Dans le forum Humanité Rouge (Parti communiste marxiste léniniste de France), la recherche du film de Yann Le Masson tourné en 1978, Pour demain, donne le ton de la camaraderie désordonnée et chaleureuse au crépuscule de sa vie.

Notes

[1Dans l’abécédaire de Yann Le Masson diffusé par France Culture le 20 janvier 2011, accessible en streaming depuis le jour de sa mort, le 20 janvier 2012, jusqu’à la date de rediffusion hertzienne de l’émission le 20 février (ensuite enregistrable en podcast pendant quelque temps), Yann évoque ce moteur qui avait la particularité d’être à la fois puissant et solide, car entièrement mécanique donc peu fragile, ne tombant pas en panne ou très rarement.

[2Yann Le Masson a fait les classes de son service militaire comme parachutiste, puis le moment venu de partir en Algérie il décida de déserter, mais ses camarades de la cellule communiste qu’il avait ralliée à Vannes l’en empêchèrent ; alors il fit l’École des Officiers de Réserve, pensant qu’un grade lui permettrait d’intégrer le cinéma de l’armée ; ce qui malheureusement lui fut refusé, peut-être parce qu’il était communiste (ce qu’il n’a pas dit), mais en tous cas aux raisons données que l’armée avait besoin de cadres sur le tas (ce qu’il a dit) ; il « en prit » pour deux ans et demi. Dans son abécédaire pour France Culture, il évoque les ravages de cette guerre, et aussi sur lui-même longtemps après son retour ; c’est le fondement de son premier film d’auteur, avec sa première épouse Olga Poliakoff, et René Vautier, pour les enfants algériens : J’ai 8 ans (1961).

[3VNF, Voies Navigables de France, VNF Service de la navigation Rhône-Saône.

[4ESAV, École supérieure d’audiovisuel, Université de Toulouse Montmirail (FR).

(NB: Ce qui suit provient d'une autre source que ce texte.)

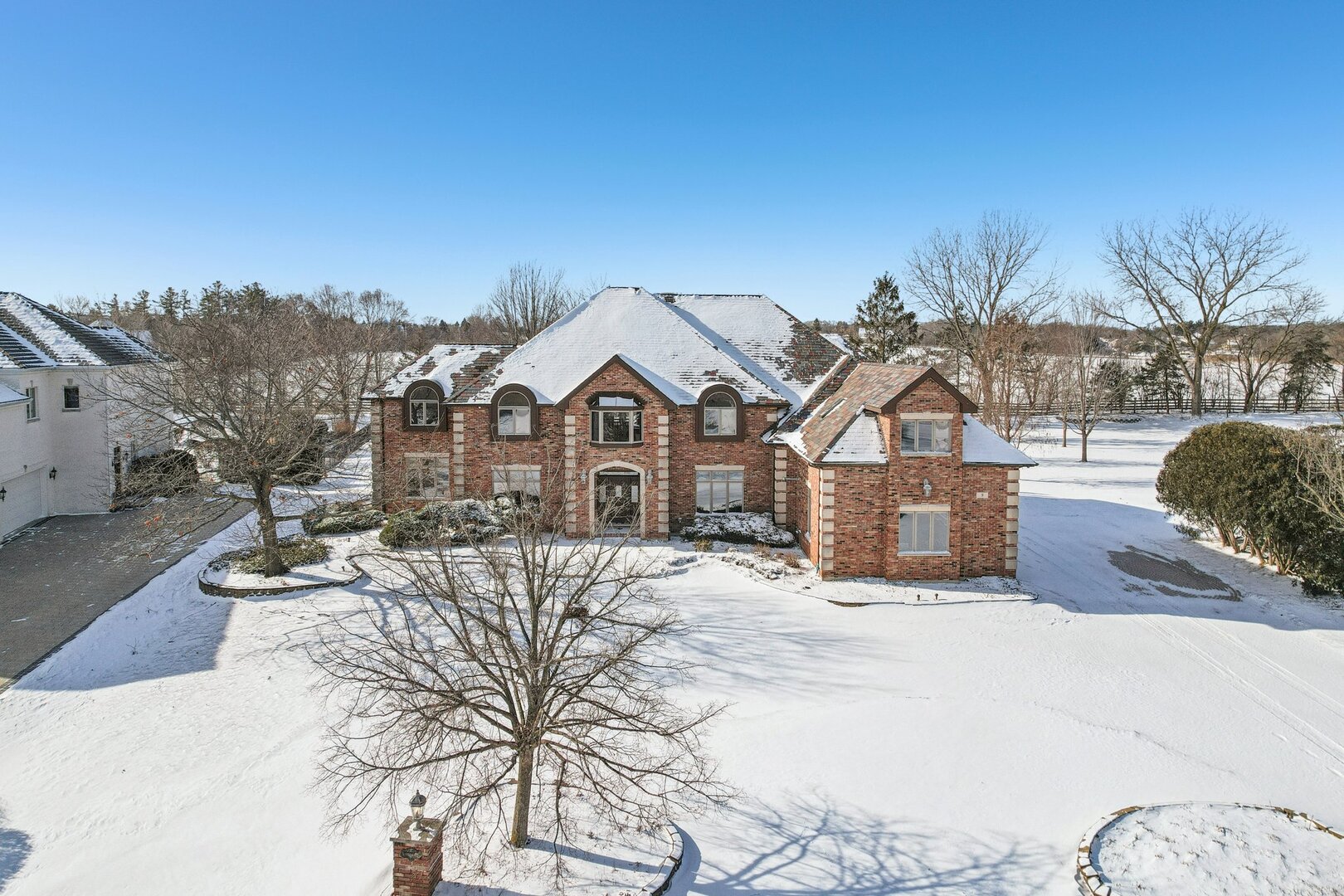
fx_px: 821
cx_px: 672
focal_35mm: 22
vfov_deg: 57.2
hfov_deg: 78.6
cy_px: 448
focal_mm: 8.4
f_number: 2.8
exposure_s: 1/4000
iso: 100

[6Mathilde est la fille de Catie et de Yann. C’est la fille benjamine de Catie qui tient une fille aînée d’un autre homme, Salomé, qui grandit avec eux sur le Nistader — c’est elle qui a écrit et lu l’eulogie de Yann lors de la cérémonie d’incinération, le 24 janvier, à Avignon.

[7Voir l’information du décès de Jacqueline Méppiel le 9 novembre 2012, dans le blog du journal Le Monde America Latina VO, donc peu de temps avant celle de Yann Le Masson, son ami, dont on peut lire un mot en commentaire du bel article de Jean-Michel Frodon Jacqueline Meppiel, le montage comme art de combat, dans son blog du cinéma sur Slate.fr - où l’on peut également lire un mot de Catie Aubry-Le Masson.

[8Antoine Bonfanti est un ingénieur du son qui a inventé un timbre subtil du son direct, distinguant les sons les un par rapport aux autres dans leur enregistrement, contribuant au cinéma du réel. Un son à l’instar de la quête ethnographique du cinéma documentaire qui deviendra la « French Touch » recherchée pour rompre avec les conventions du son studio dans le cinéma de fiction. « L’école du son direct est française, a dit l’ingénieur du son Jean-Pierre Ruh, elle a commencé avec Antoine Bonfanti. » Il est intervenu, dans plus de 400 films français et dans des films étrangers, à toutes les étapes de la création sonore. Il a collaboré notamment avec Jean Rouch, Jean-Luc Godard, Chris Marker, André Delvaux, Alain Resnais, Paul Vecchiali… Considéré comme l’un des ingénieurs du son français les plus innovants en matière de son direct, il a commencé comme perchman sur La Belle et la Bête de Jean Cocteau. Il est mort en mars 2006 (wikipedia.fr) ; Antoine Bonfanti @ inmdb.